Instructions for the task ::
Only the text belongs in the copy. Transcribe the data exactly and drop any pictures.

Data for processing ::
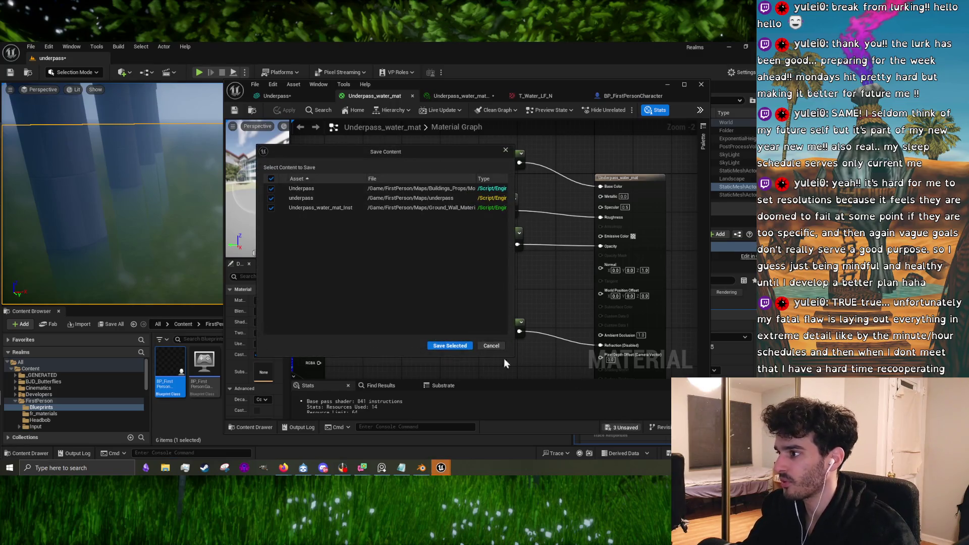
left_click(435, 346)
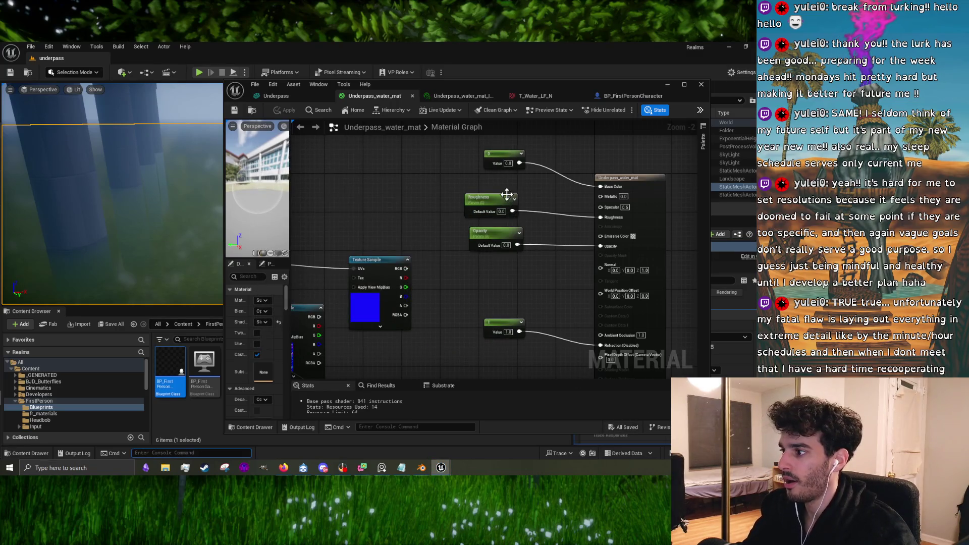
left_click(671, 88)
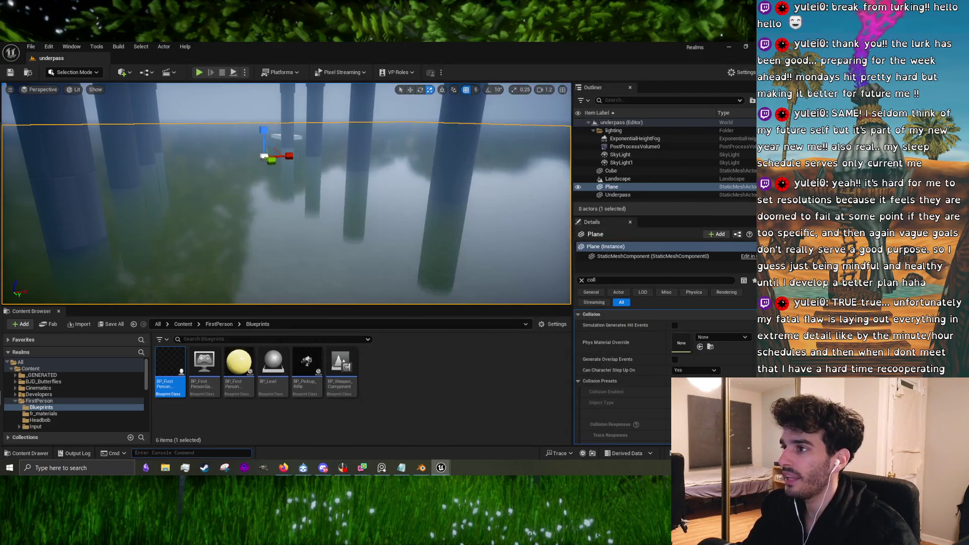
scroll(325, 174, "down", 5)
left_click(199, 72)
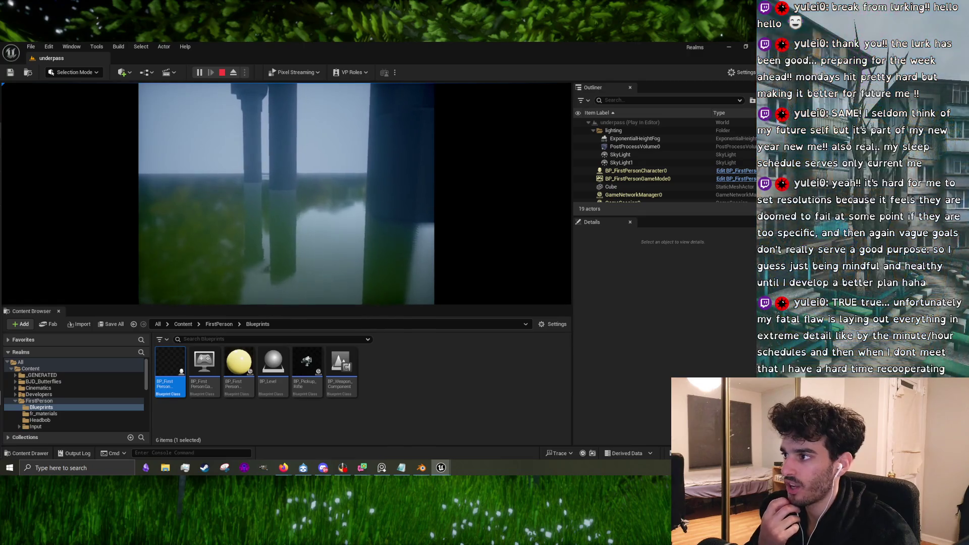
Step: Strafe and walk through the arch in the playtest to watch the pillar reflections, then stop
key("d")
key("a")
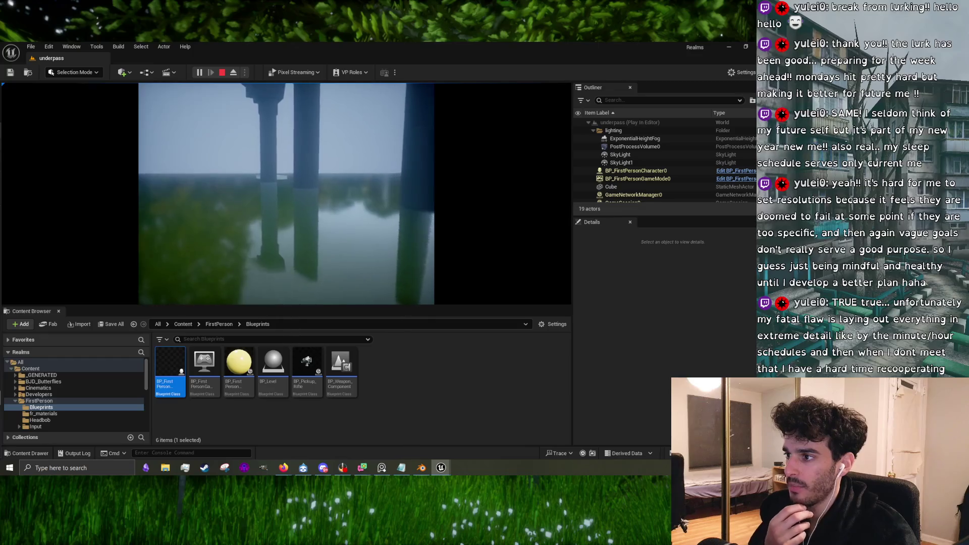
mouse_move(286, 194)
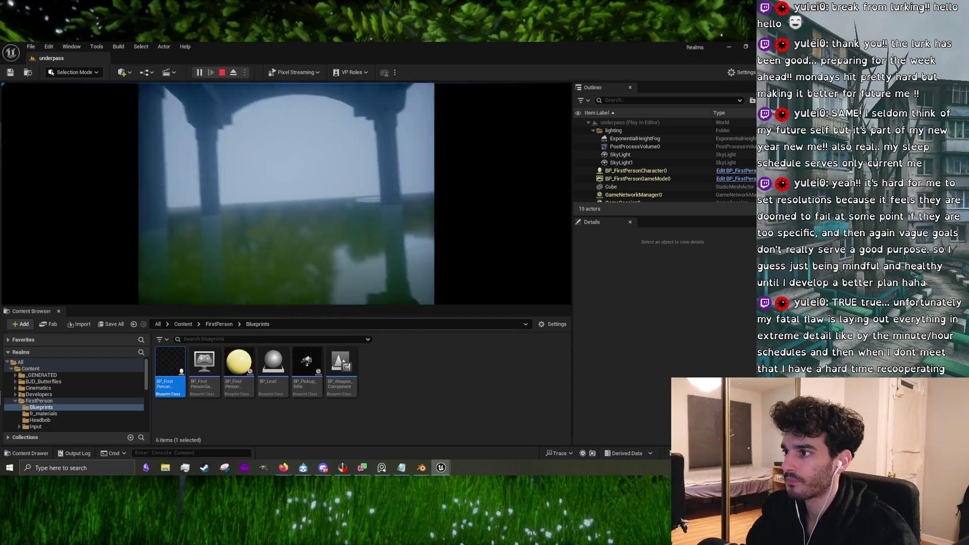
key("w")
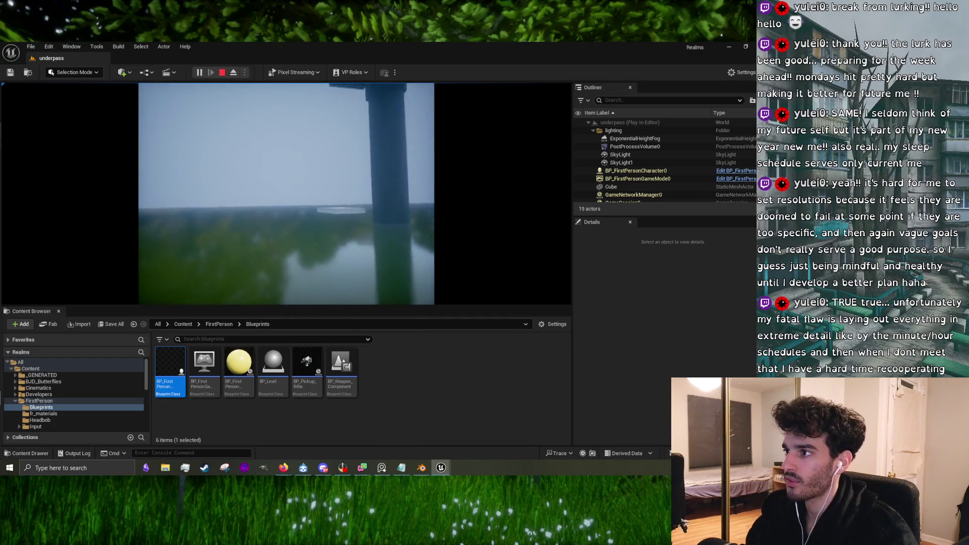
key("Escape")
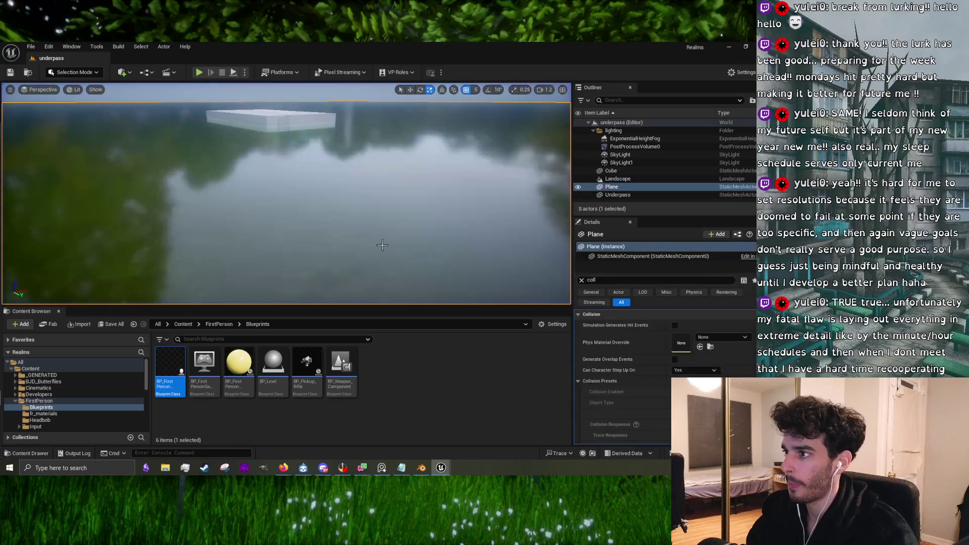
Step: Frame the water Plane, orbit around its surface, and switch to the translate gizmo
key("f")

Task result ::
left_click(435, 346)
left_click(671, 88)
scroll(325, 174, "down", 5)
left_click(199, 72)
Step: Strafe and walk through the arch in the playtest to watch the pillar reflections, then stop
key("d")
key("a")
mouse_move(286, 194)
key("w")
key("Escape")
Step: Frame the water Plane, orbit around its surface, and switch to the translate gizmo
key("f")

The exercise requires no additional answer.